Understanding potential adversaries, who they are, and which methods they might use can be complex and nuanced. We have found the following considerations important when assessing the risk posed by various attackers:
In March 2016, researchers uncovered a new type of ransomware—a malicious program that renders data or systems unavailable until the victim pays a ransom—which they named Petya. Petya appeared to be financially motivated. A year later, researchers discovered a new piece of malware that shared many elements of the original Petya program. Dubbed NotPetya, the new malware spread globally very quickly, but was primarily found on systems in Ukraine on the eve of a Ukrainian holiday. To deliver NotPetya, attackers compromised a company that made products explicitly for the Ukrainian market and abused their software distribution mechanism to infect victims. Some researchers believe that this attack was carried out by a Russian state-sponsored actor in order to target Ukraine.

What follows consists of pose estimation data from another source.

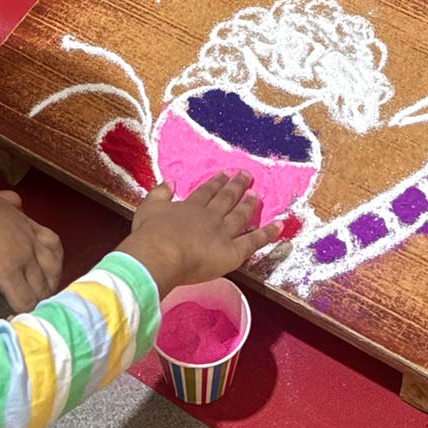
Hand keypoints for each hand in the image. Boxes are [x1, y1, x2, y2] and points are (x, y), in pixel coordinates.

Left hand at [0, 169, 63, 311]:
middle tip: (25, 307)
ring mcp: (33, 239)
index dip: (22, 315)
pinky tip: (50, 265)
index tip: (14, 319)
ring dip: (49, 283)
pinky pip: (55, 244)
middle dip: (36, 303)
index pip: (26, 302)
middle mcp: (26, 256)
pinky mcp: (34, 225)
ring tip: (40, 291)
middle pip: (42, 289)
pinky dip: (56, 259)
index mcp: (7, 270)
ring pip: (53, 268)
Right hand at [119, 172, 282, 293]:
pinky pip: (253, 241)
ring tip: (257, 194)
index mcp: (190, 207)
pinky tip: (280, 225)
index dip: (215, 183)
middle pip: (225, 199)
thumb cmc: (150, 235)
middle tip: (246, 175)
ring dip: (249, 205)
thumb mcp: (148, 208)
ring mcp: (223, 233)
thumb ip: (160, 194)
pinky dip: (267, 233)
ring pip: (240, 216)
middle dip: (236, 186)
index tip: (224, 173)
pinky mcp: (233, 251)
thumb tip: (170, 182)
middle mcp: (209, 217)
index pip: (205, 193)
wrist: (161, 254)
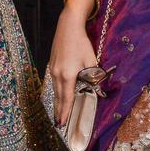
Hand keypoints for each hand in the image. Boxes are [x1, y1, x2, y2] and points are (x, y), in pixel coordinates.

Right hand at [47, 7, 97, 128]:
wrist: (68, 26)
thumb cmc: (81, 43)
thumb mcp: (91, 61)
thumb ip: (94, 77)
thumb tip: (98, 90)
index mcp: (68, 75)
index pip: (67, 98)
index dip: (65, 112)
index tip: (62, 123)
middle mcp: (57, 74)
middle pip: (58, 97)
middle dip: (59, 111)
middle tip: (59, 123)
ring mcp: (52, 69)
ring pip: (55, 89)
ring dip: (57, 102)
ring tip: (59, 113)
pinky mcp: (52, 64)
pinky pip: (54, 82)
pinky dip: (56, 91)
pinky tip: (59, 95)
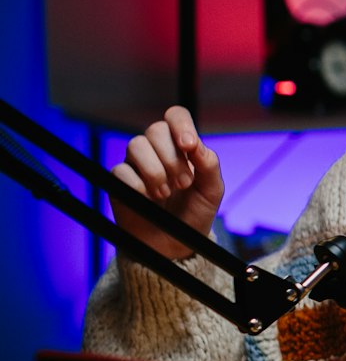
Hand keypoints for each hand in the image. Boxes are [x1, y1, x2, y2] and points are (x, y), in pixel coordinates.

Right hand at [109, 107, 224, 261]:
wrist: (175, 245)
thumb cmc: (194, 214)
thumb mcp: (211, 190)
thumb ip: (209, 164)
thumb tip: (196, 145)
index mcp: (181, 146)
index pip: (176, 116)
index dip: (181, 125)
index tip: (189, 146)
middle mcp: (157, 150)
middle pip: (155, 129)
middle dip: (172, 157)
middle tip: (184, 183)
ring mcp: (136, 164)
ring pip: (136, 145)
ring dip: (155, 170)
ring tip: (167, 193)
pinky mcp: (118, 181)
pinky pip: (120, 170)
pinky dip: (138, 184)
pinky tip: (149, 199)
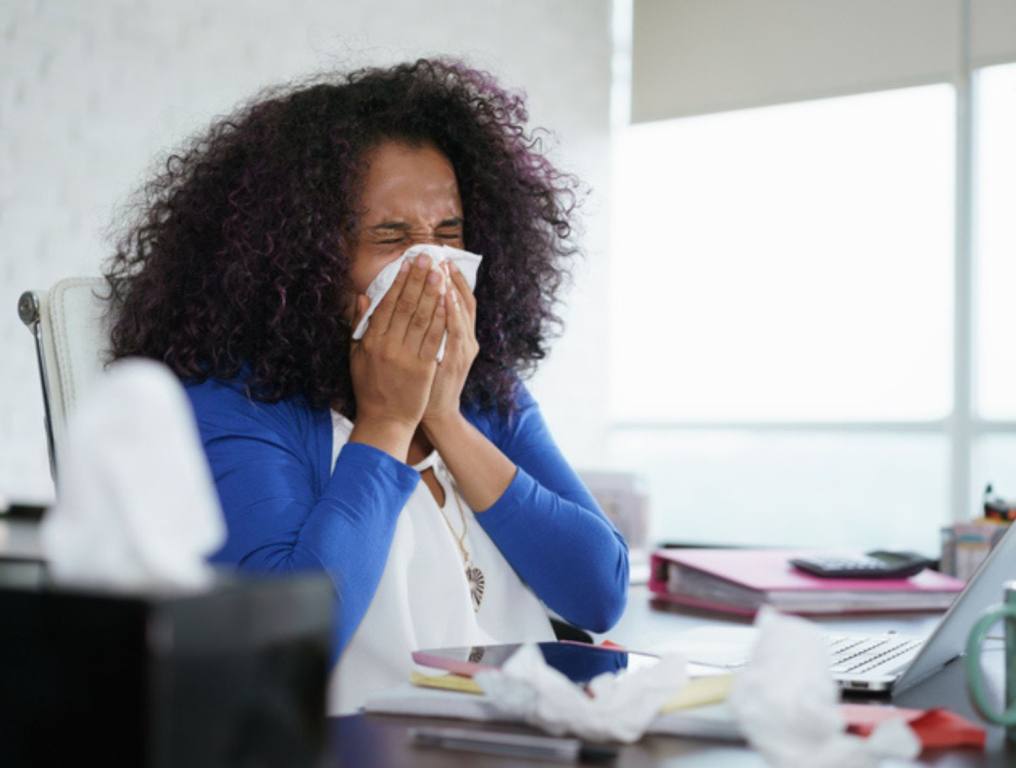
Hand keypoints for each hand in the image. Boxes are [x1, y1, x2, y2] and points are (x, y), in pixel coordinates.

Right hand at [348, 252, 447, 457]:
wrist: (385, 420)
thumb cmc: (370, 388)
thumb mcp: (356, 356)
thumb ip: (359, 326)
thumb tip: (363, 297)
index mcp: (371, 341)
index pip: (387, 304)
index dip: (399, 281)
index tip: (407, 262)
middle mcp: (387, 346)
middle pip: (406, 305)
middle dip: (417, 278)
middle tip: (427, 257)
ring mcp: (406, 356)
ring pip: (422, 317)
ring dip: (432, 292)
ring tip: (439, 271)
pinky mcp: (423, 368)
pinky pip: (434, 337)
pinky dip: (441, 317)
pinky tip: (447, 300)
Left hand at [422, 260, 478, 430]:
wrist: (436, 413)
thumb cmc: (428, 382)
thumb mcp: (432, 351)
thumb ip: (427, 328)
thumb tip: (418, 303)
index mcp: (460, 335)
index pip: (457, 299)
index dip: (450, 279)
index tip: (438, 259)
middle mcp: (466, 339)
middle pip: (462, 301)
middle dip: (450, 278)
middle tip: (439, 256)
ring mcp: (463, 350)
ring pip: (462, 313)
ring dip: (452, 289)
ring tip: (443, 269)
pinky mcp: (457, 361)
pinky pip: (455, 332)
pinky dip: (451, 313)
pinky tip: (444, 297)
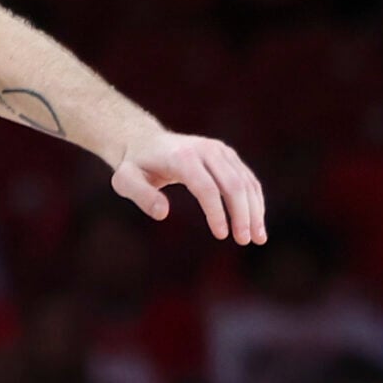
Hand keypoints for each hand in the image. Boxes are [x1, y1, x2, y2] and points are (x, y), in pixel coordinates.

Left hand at [111, 130, 265, 244]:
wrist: (145, 141)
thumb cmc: (134, 166)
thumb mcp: (125, 180)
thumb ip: (141, 196)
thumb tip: (162, 214)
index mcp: (183, 157)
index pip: (207, 188)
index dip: (217, 212)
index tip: (222, 235)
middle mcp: (207, 150)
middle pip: (233, 184)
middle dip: (242, 214)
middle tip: (244, 241)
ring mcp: (221, 151)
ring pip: (246, 182)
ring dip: (255, 210)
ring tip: (258, 238)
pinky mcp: (228, 155)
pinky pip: (247, 179)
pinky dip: (255, 201)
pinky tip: (256, 222)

This example shows that motivated attackers can hide their motives and identity in creative ways—in this case, by disguising themselves as something potentially more benign. Since the identity and intent of attackers may not always be well understood, we recommend that you focus on how attackers work (their TTPs) before worrying about who they are specifically.
All security attacks can be traced back to a motivated person. We’ve covered some common attacker profiles to help you identify who may want to target your services and why, allowing you to prioritize your defenses accordingly.
Assess who might want to target you. What are your assets? Who buys your products or services? Could your users or their actions motivate attackers? How do your defensive resources compare to the offensive resources of your potential adversaries? Even when facing a well-funded attacker, the information in the rest of this book can help make you a more expensive target, possibly removing the economic incentive for an attack. Don’t overlook the smaller, less conspicuous adversary—anonymity, location, ample time, and the difficulty of prosecution can all be advantages to an attacker, allowing them to cause you disproportionately large amounts of damage. Consider your insider risk, as all organizations face both malicious and nonmalicious potential threats from insiders. The elevated access granted to insiders allows them to inflict significant damage.
Stay current on the threat intelligence issued by security firms. While a multistep attack methodology can be effective, it also provides multiple contact points where you can detect and prevent an attack. Be mindful of complex attack strategies, but don’t forget that simple, unsophisticated attacks like phishing can be painfully effective. Don’t underestimate your adversaries or your own value as a target.